本发明提供一种含硅氟聚氨酯拒水整理剂的制备方法,其特征在于,具体步骤为:将异氰酸酯和含氟醇溶于溶剂中,同时在氮气保护下搅拌反应;将聚醚二元醇和聚酯二元醇中的至少一种与催化剂加入到第一步的反应体系中,得到预聚体R1;将有机硅氧烷溶于溶剂中,加入催化剂,得到有机硅氧烷溶液,以滴加的方式加入到第二步所得的预聚体R1中,得到预聚体R2;将二元醇或者二元胺作为扩链剂加入到第三步所得的预聚体R2中,最后加入小分子醇与反应体系中剩余的异氰酸酯搅拌反应封端,即可得到含硅氟聚氨酯。本发明的含硅氟聚氨酯可用作织物整理剂、皮革涂饰剂、自清洁涂料添加剂等,具有优良的拒水、拒油整理性能。

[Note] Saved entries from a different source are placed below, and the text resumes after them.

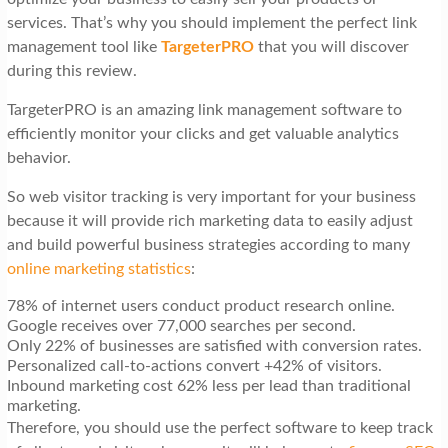
services. That’s why you should implement the perfect link
management tool like
TargeterPRO
that you will discover
during this review.
TargeterPRO is an amazing link management software to
efficiently monitor your clicks and get valuable analytics
behavior.
So web visitor tracking is very important for your business
because it will provide rich marketing data to easily adjust
and build powerful business strategies according to many
online marketing statistics
:
78% of internet users conduct product research online.
Google receives over 77,000 searches per second.
Only 22% of businesses are satisfied with conversion rates.
Personalized call-to-actions convert +42% of visitors.
Inbound marketing cost 62% less per lead than traditional
marketing.
Therefore, you should use the perfect software to keep track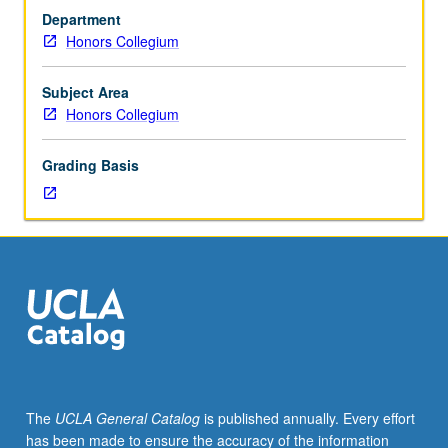
ancient
Department
goddesses
Honors Collegium
and
heroines
—
Subject Area
European,
Honors Collegium
Neolithic,
Near
Grading Basis
Eastern,
Celtic,
Scandinavian,
Balto-
Slavic,
Indo-
Iranian,
and
Greco-
Roman
—
The
UCLA General Catalog
is published annually. Every effort
using
has been made to ensure the accuracy of the information
translations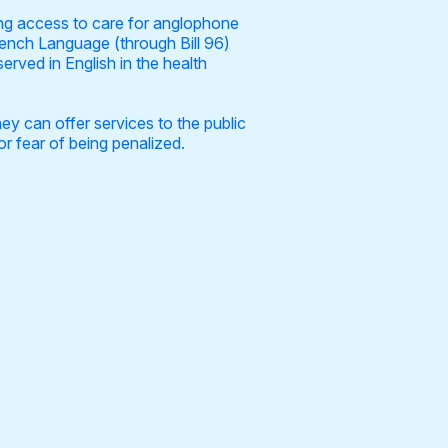
ing access to care for anglophone
rench Language (through Bill 96)
rved in English in the health
y can offer services to the public
or fear of being penalized.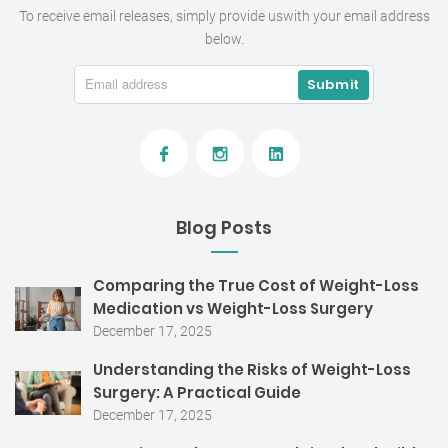
To receive email releases, simply provide us
with your email address
below.
Blog Posts
Comparing the True Cost of Weight-Loss
Medication vs Weight-Loss Surgery
December 17, 2025
Understanding the Risks of Weight-Loss
Surgery: A Practical Guide
December 17, 2025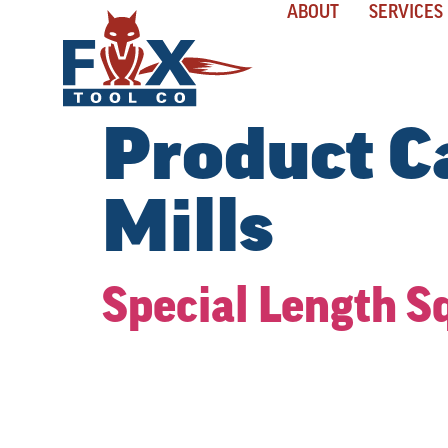
ABOUT
SERVICES
Product C
Mills
Special Length S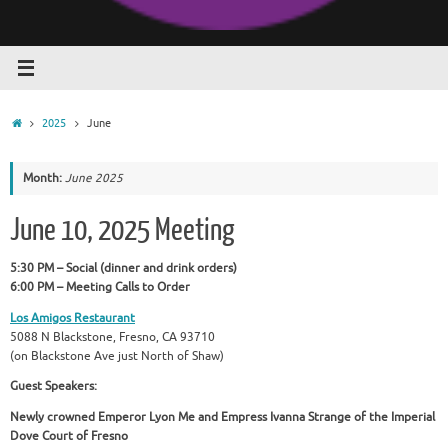
Home
2025
June
Month:
June 2025
June 10, 2025 Meeting
5:30 PM – Social (dinner and drink orders)
6:00 PM – Meeting Calls to Order
Los Amigos Restaurant
5088 N Blackstone, Fresno, CA 93710
(on Blackstone Ave just North of Shaw)
Guest Speakers:
Newly crowned Emperor Lyon Me and Empress Ivanna Strange of the Imperial
Dove Court of Fresno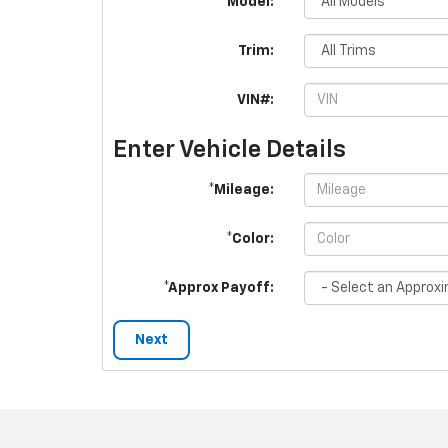
*Model:
Trim:
VIN#:
Enter Vehicle Details
*Mileage:
*Color:
*Approx Payoff:
Next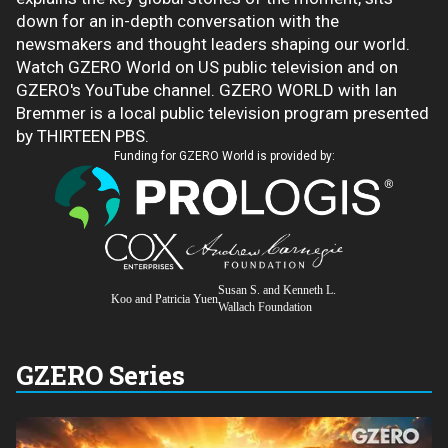
down for an in-depth conversation with the
newsmakers and thought leaders shaping our world.
Watch GZERO World on US public television and on
GZERO's YouTube channel. GZERO WORLD with Ian
Bremmer is a local public television program presented
by THIRTEEN PBS.
Funding for GZERO World is provided by:
Susan S. and Kenneth L.
Koo and Patricia Yuen
Wallach Foundation
GZERO Series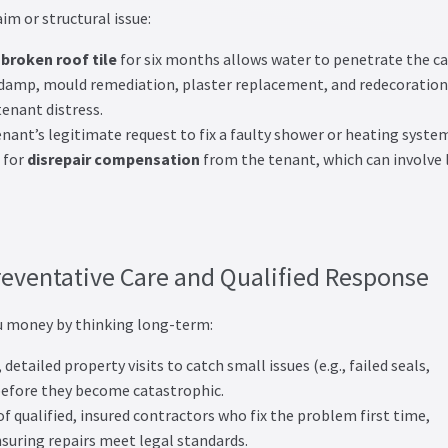
aim or structural issue:
 broken roof tile
for six months allows water to penetrate the ca
al damp, mould remediation, plaster replacement, and redecoration
tenant distress.
nant’s legitimate request to fix a faulty shower or heating syste
 for
disrepair compensation
from the tenant, which can involve 
reventative Care and Qualified Response
 money by thinking long-term:
detailed property visits to catch small issues (e.g., failed seals,
 before they become catastrophic.
f qualified, insured contractors who fix the problem first time,
suring repairs meet legal standards.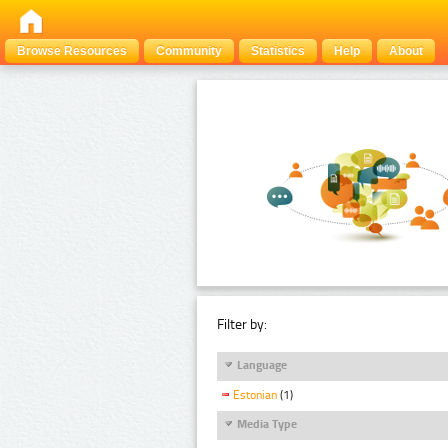
Browse Resources
Community
Statistics
Help
About
Filter by:
Language
Estonian
(1)
Media Type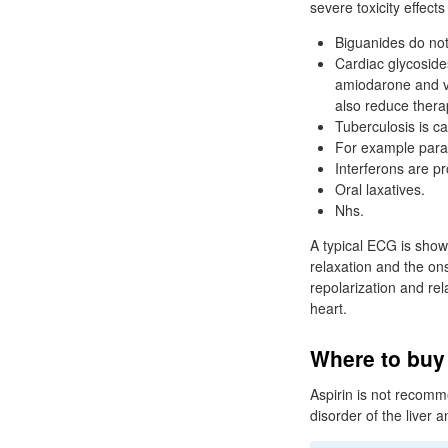
severe toxicity effect
Biguanides do not 
Cardiac glycosides
amiodarone and ve
also reduce therap
Tuberculosis is 
For example para
Interferons are p
Oral laxatives.
Nhs.
A typical ECG is show
relaxation and the ons
repolarization and rel
heart.
Where to buy
Aspirin is not recom
disorder of the liver a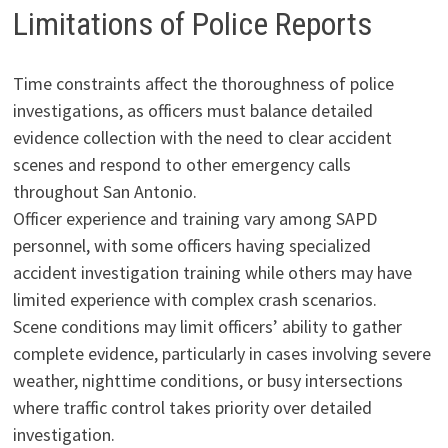
Limitations of Police Reports
Time constraints affect the thoroughness of police
investigations, as officers must balance detailed
evidence collection with the need to clear accident
scenes and respond to other emergency calls
throughout San Antonio.
Officer experience and training vary among SAPD
personnel, with some officers having specialized
accident investigation training while others may have
limited experience with complex crash scenarios.
Scene conditions may limit officers’ ability to gather
complete evidence, particularly in cases involving severe
weather, nighttime conditions, or busy intersections
where traffic control takes priority over detailed
investigation.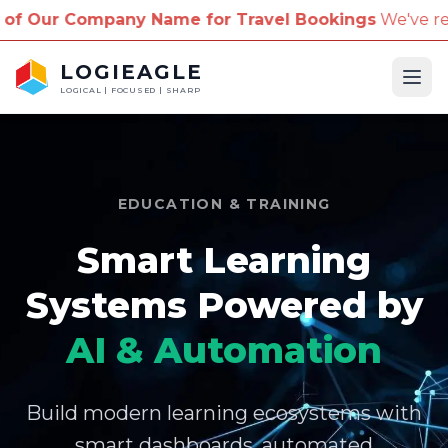
mpany Name for Travel Bookings
We've received repo
LOGIEAGLE
Ope
LOGICAL | FOCUSED | SHARP
EDUCATION & TRAINING
Smart Learning
Systems Powered by
AI & Automation
Build modern learning ecosystems with
smart dashboards, automated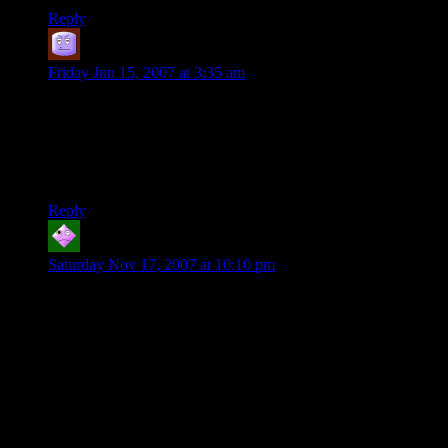
Reply
Cassandra
says:
Friday Jun 15, 2007 at 3:35 am
“Players complain so much about having to walk long
distances. You would think they were actually, you know,
walking there.”
And you complain about them being out-of-character!
Reply
JJR
says:
Saturday Nov 17, 2007 at 10:10 pm
I was often fond of playing Rangers but I’d sometimes
forget/miss the obvious hooks the DM was tossing me to use
my character abilities…
“there seem to be some tracks, leading away from the ruins of
the camp”
Ranger stands around, twiddling his thumbs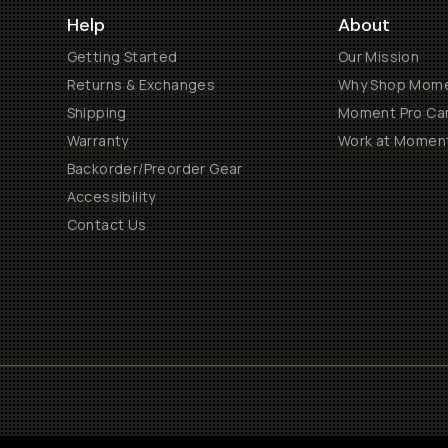
Help
About
Getting Started
Our Mission
Returns & Exchanges
Why Shop Mom
Shipping
Moment Pro Cam
Warranty
Work at Momen
Backorder/Preorder Gear
Accessibility
Contact Us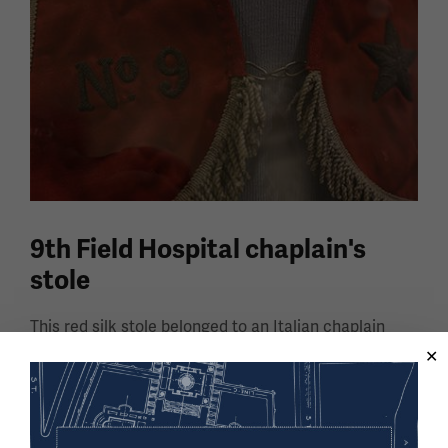
9th Field Hospital chaplain's
stole
This red silk stole belonged to an Italian chaplain
who worked in the 9th Field Hospital during World
War I.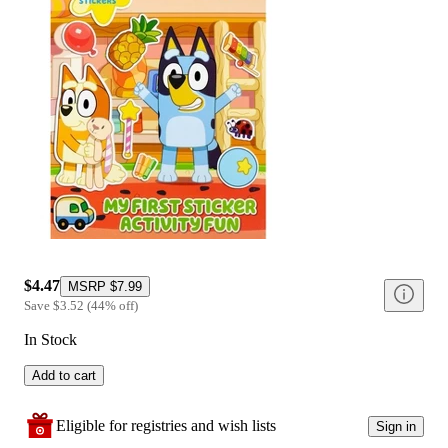
$4.47
MSRP
$7.99
Save
$3.52
(
44
%
off
)
In Stock
Add to cart
Eligible for registries and wish lists
Sign in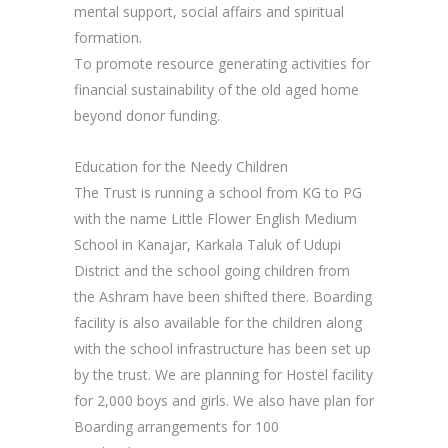
mental support, social affairs and spiritual
formation.
To promote resource generating activities for
financial sustainability of the old aged home
beyond donor funding.
Education for the Needy Children
The Trust is running a school from KG to PG
with the name Little Flower English Medium
School in Kanajar, Karkala Taluk of Udupi
District and the school going children from
the Ashram have been shifted there. Boarding
facility is also available for the children along
with the school infrastructure has been set up
by the trust. We are planning for Hostel facility
for 2,000 boys and girls. We also have plan for
Boarding arrangements for 100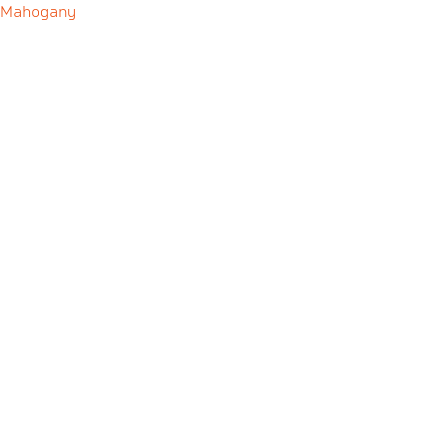
Mahogany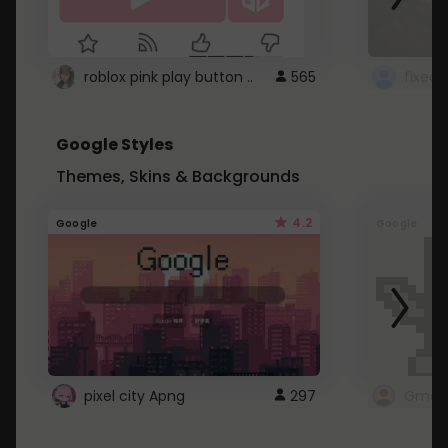
roblox pink play button ..
565
Google Styles
Themes, Skins & Backgrounds
4.2
Google
Google
pixel city Apng
297
Gmail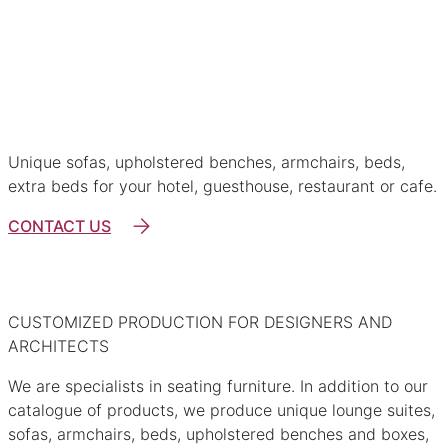
Restaurant furniture
Ho-Re-Ca
Unique sofas, upholstered benches, armchairs, beds,
extra beds for your hotel, guesthouse, restaurant or cafe.
CONTACT US
CUSTOMIZED PRODUCTION FOR DESIGNERS AND
ARCHITECTS
We are specialists in seating furniture. In addition to our
catalogue of products, we produce unique lounge suites,
sofas, armchairs, beds, upholstered benches and boxes,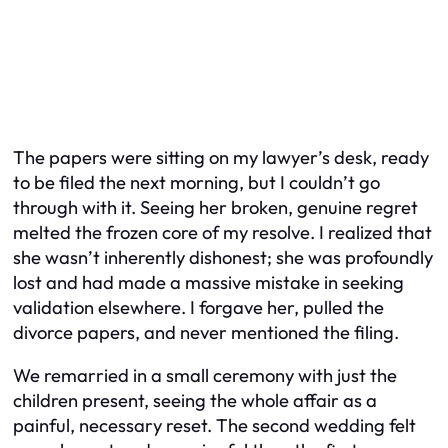
The papers were sitting on my lawyer’s desk, ready
to be filed the next morning, but I couldn’t go
through with it. Seeing her broken, genuine regret
melted the frozen core of my resolve. I realized that
she wasn’t inherently dishonest; she was profoundly
lost and had made a massive mistake in seeking
validation elsewhere. I forgave her, pulled the
divorce papers, and never mentioned the filing.
We remarried in a small ceremony with just the
children present, seeing the whole affair as a
painful, necessary reset. The second wedding felt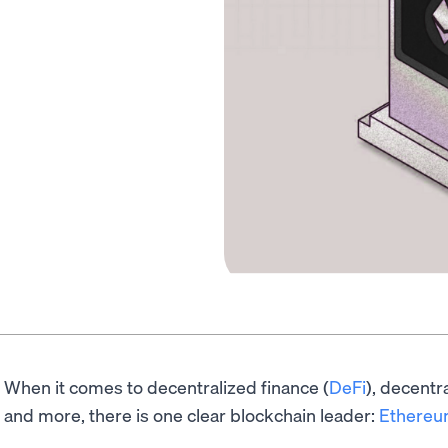
When it comes to decentralized finance (
DeFi
), decentr
and more, there is one clear blockchain leader:
Ethere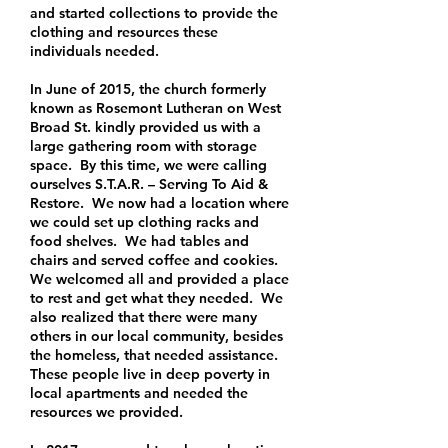
and started collections to provide the
clothing and resources these
individuals needed.
In June of 2015, the church formerly
known as Rosemont Lutheran on West
Broad St. kindly provided us with a
large gathering room with storage
space. By this time, we were calling
ourselves S.T.A.R. – Serving To Aid &
Restore. We now had a location where
we could set up clothing racks and
food shelves. We had tables and
chairs and served coffee and cookies.
We welcomed all and provided a place
to rest and get what they needed. We
also realized that there were many
others in our local community, besides
the homeless, that needed assistance.
These people live in deep poverty in
local apartments and needed the
resources we provided.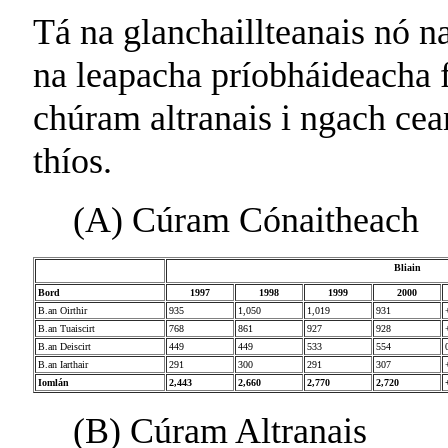
Tá na glanchaillteanais nó n
na leapacha príobháideacha 
chúram altranais i ngach cean
thíos.
(A) Cúram Cónaitheach
Bliain
Bord
1997
1998
1999
2000
B.an Oirthir
935
1,050
1,019
931
B.an Tuaiscirt
768
861
927
928
B.an Deiscirt
449
449
533
554
B.an Iarthair
291
300
291
307
Iomlán
2,443
2,660
2,770
2,720
(B) Cúram Altranais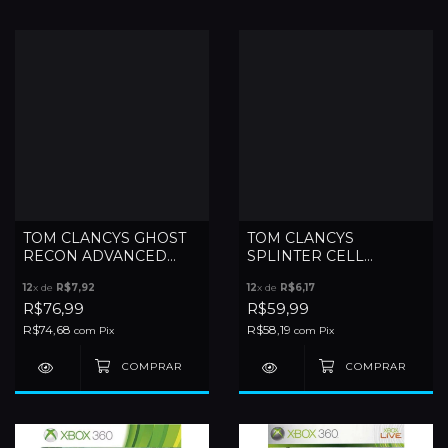
TOM CLANCYS GHOST
TOM CLANCYS
RECON ADVANCED
SPLINTER CELL
WARFIGHTER 2 - XBOX
CONVICTION - XBOX
12
x de
R$7,92
12
x de
R$6,17
360
360
R$76,99
R$59,99
R$74,68
R$58,19
com
Pix
com
Pix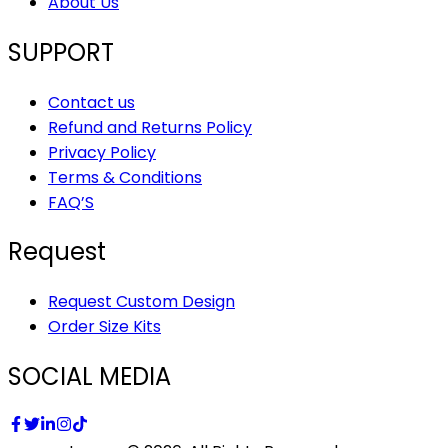
About Us
SUPPORT
Contact us
Refund and Returns Policy
Privacy Policy
Terms & Conditions
FAQ’S
Request
Request Custom Design
Order Size Kits
SOCIAL MEDIA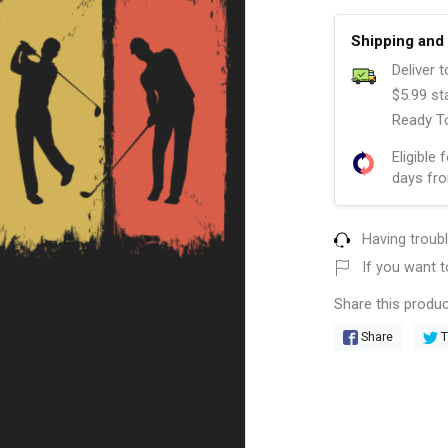
Shipping and 
Deliver 
$5.99 st
Ready To
Eligible 
days fro
Having troub
If you want t
Share this produc
Share
T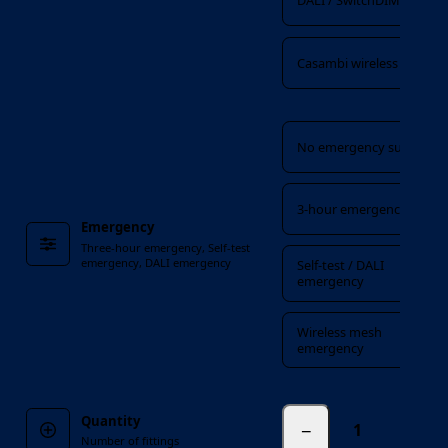
DALI / SwitchDIM / DSI
Casambi wireless
Emergency
No emergency suffix
3-hour emergency
Emergency
Three-hour emergency, Self-test
emergency, DALI emergency
Self-test / DALI
emergency
Wireless mesh
emergency
Quantity
−
fittings
Number of fittings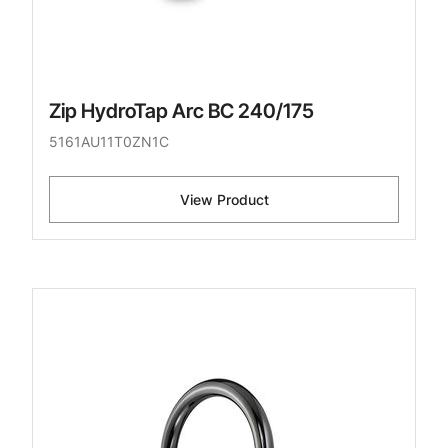
Zip HydroTap Arc BC 240/175
5161AU11T0ZN1C
View Product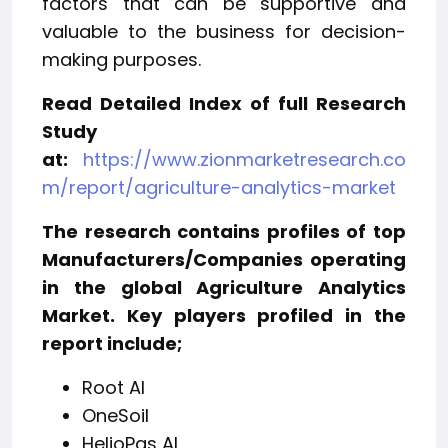
factors that can be supportive and
valuable to the business for decision-
making purposes.
Read Detailed Index of full Research
Study
at:
https://www.zionmarketresearch.co
m/report/agriculture-analytics-market
The research contains profiles of top
Manufacturers/Companies operating
in the global Agriculture Analytics
Market. Key players profiled in the
report include;
Root AI
OneSoil
HelioPas AI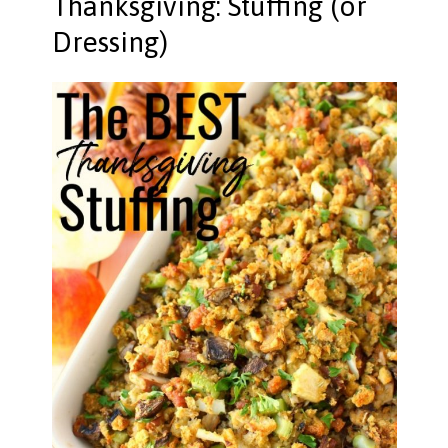
Thanksgiving: Stuffing (or
Dressing)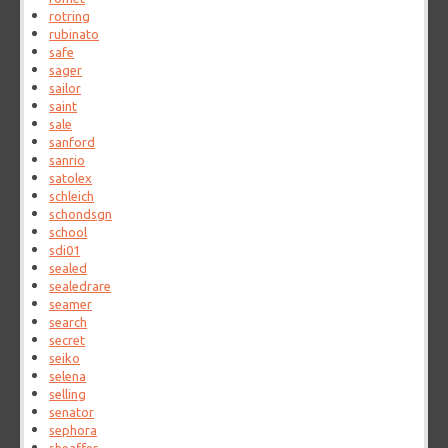
rotring
rubinato
safe
sager
sailor
saint
sale
sanford
sanrio
satolex
schleich
schondsgn
school
sdi01
sealed
sealedrare
seamer
search
secret
seiko
selena
selling
senator
sephora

1.一种含硅氟聚氨酯拒水整理剂的制备方法,其特征在于,具体步骤为:
第一步:将异氰酸酯和含氟醇溶于溶剂中,同时在氮气保护下搅拌反应;所述异氰酸酯与含氟醇的摩尔比为2:1-5:1;
第二步:将聚醚二元醇和聚酯二元醇中的至少一种与催化剂加入到第一步的反应体系中,与第一步的反应体系中剩余的异氰酸酯搅拌反应,得到预聚体R1;第一步的反应体系剩余的异氰酸酯所含的异氰酸酯基与加入的聚醚二元醇和聚酯二元醇中的至少一种所含的羟基的摩尔比为2:1-5:1;
第三步:将有机硅氧烷溶于溶剂中,加入催化剂,得到有机硅氧烷溶液,以滴加的方式加入到第二步所得的预聚体R1中,与第二步的反应体系中剩余的异氰酸酯搅拌反应,得到预聚体R2;第二步反应体系剩余的异氰酸酯所含有的异氰酸酯基与加入的有机硅氧烷所含有的羟基或者氨基的摩尔比为2:1-5:1;
第四步:将二元醇或者二元胺作为扩链剂加入到第三步所得的预聚体R2中,与第三步的反应体系中剩余的异氰酸酯搅拌反应,最后加入小分子醇与反应体系中剩余的异氰酸酯搅拌反应封端,即可得到含硅氟聚氨酯;第三步反应体系中剩余的异氰酸酯所含有的异氰酸酯基与加入的二元醇的羟基或者二元胺的氨基的摩尔比为2:1-5:1,所述第四步中加入的小分子醇与第三步反应体系中剩余的异氰酸酯的摩尔比为1:1。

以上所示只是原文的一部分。